** WHAT IS NEEDED **
Rewrite everything in the repository description from "This repository contains" down to "release at https://doi.org/10.6084/m9.figshare.20791240.", putting "experimental study" in place of "empirical study".

** PASSAGE PROVIDED **
This repository contains the logs and scripts we used to perform the empirical study. See details in the paper. See original data package release at https://doi.org/10.6084/m9.figshare.20791240.
Github limits the size of uploaded files, so we ask you to download the files from our data package.
# Clone code
git clone https://github.com/ISU-PAAL/DL-VD-Empirical-Study.git EmpiricalStudy && cd EmpiricalStudy
# Download zip
wget https://figshare.com/ndownloader/files/39183863 -O data-package.zip
# Unzip files to the directory data-package/
unzip data-package.zip && rm data-package.zip
# Copy data-package/ to repository root
rsync -raP --files-from=<(cd data-package/ && find . -name '*.csv' -o -name '*.log' -o -name '*.out') data-package/ ./ && rm -rf data-package
If you used our code in your research, please consider citing our paper:
Benjamin Steenhoek, Md Mahbubur Rahman, Richard Jiles, and Wei Le. 2023. An Empirical Study of Deep Learning Models for Vulnerability Detection. In Proceedings of the 45th International Conference on Software Engineering (ICSE 2023). Association for Computing Machinery, New York, NY, USA. https://doi.org/10.1109/ICSE48619.2023.00188
Below is an annotated map of the package's organization.
.
├── cross_sections......................... cross-sections of the Devign and MSR datasets used for RQ2, RQ4, and RQ5.
│ ├── code............................... scripts used to generate the data for the cross-sections.
│ ├── logs............................... logs from running the scripts.
│ ├── bug_type........................... dataset examples used for RQ2.
│ ├── cross-project...................... dataset examples used for RQ5.
│ ├── dataset_size....................... dataset examples used for RQ4.
│ ├── project_diversity.................. dataset examples used for RQ5.
│ └── README.md.......................... detailed explanation of the files in each cross-section.
│
├── datasets............................... the original datasets. The dataset files are not included for brevity, but a download link is provided.
│ ├── Devign............................. the Devign dataset link and CodeXGLUE splits.
│ └── MSR................................ the MSR dataset link (as splits are not provided by Fan et al, we used the splits from LineVul).
│
├── interpretability....................... interpretability analysis presented in RQ6.
│ ├── analysis........................... used to analyze the results of the importance scores.
│ ├── data_collection.................... used to collect importance scores from the models.
│ └── examples........................... Devign test dataset examples which we annotated with importance scores and analyzed manually.
│ └── RQ6................................ full listings for the examples shown in RQ6.
│
├── logistic_regression+stability.......... scripts used to perform logistic regression in RQ3 and stability analysis in RQ1.
│ ├── easyhard_lr.py..................... script for logistic regression.
│ └── stability.py....................... script for stability analysis.
│ └── eval_exports....................... data input into logistic_regression and stability.

** RECORD SET **
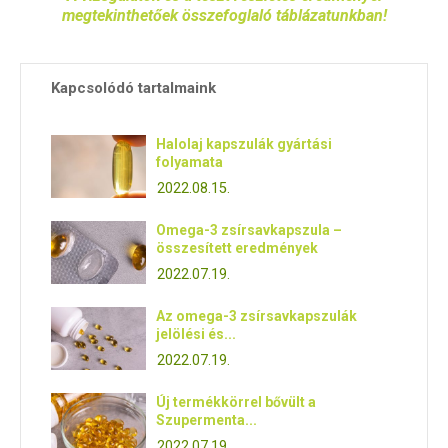
megtekinthetőek összefoglaló táblázatunkban!
Kapcsolódó tartalmaink
Halolaj kapszulák gyártási
folyamata
2022.08.15.
Omega-3 zsírsavkapszula –
összesített eredmények
2022.07.19.
Az omega-3 zsírsavkapszulák
jelölési és...
2022.07.19.
Új termékkörrel bővült a
Szupermenta...
2022.07.19.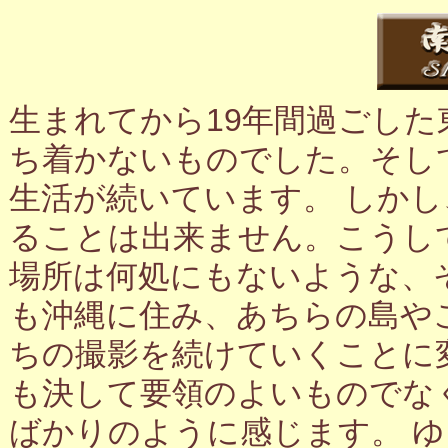
生まれてから19年間過ごし
ち着かないものでした。そし
生活が続いています。 しか
ることは出来ません。こうし
場所は何処にもないような、
も沖縄に住み、あちらの島や
ちの撮影を続けていくことに
も決して要領のよいものでな
ばかりのように感じます。 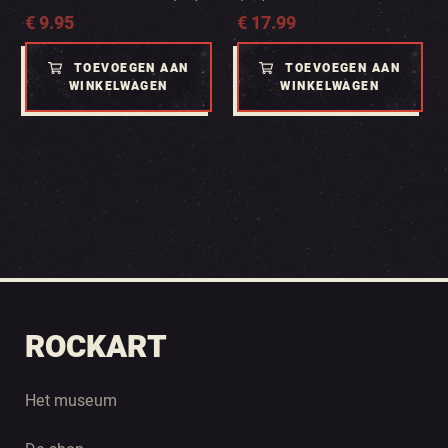
€
9.95
€
17.99
TOEVOEGEN AAN
TOEVOEGEN AAN
WINKELWAGEN
WINKELWAGEN
ROCKART
Het museum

** RESPONSE TO THE TASK **
This repository contains the logs and scripts we used to perform the experimental study. See details in the paper. See original data package release at https://doi.org/10.6084/m9.figshare.20791240.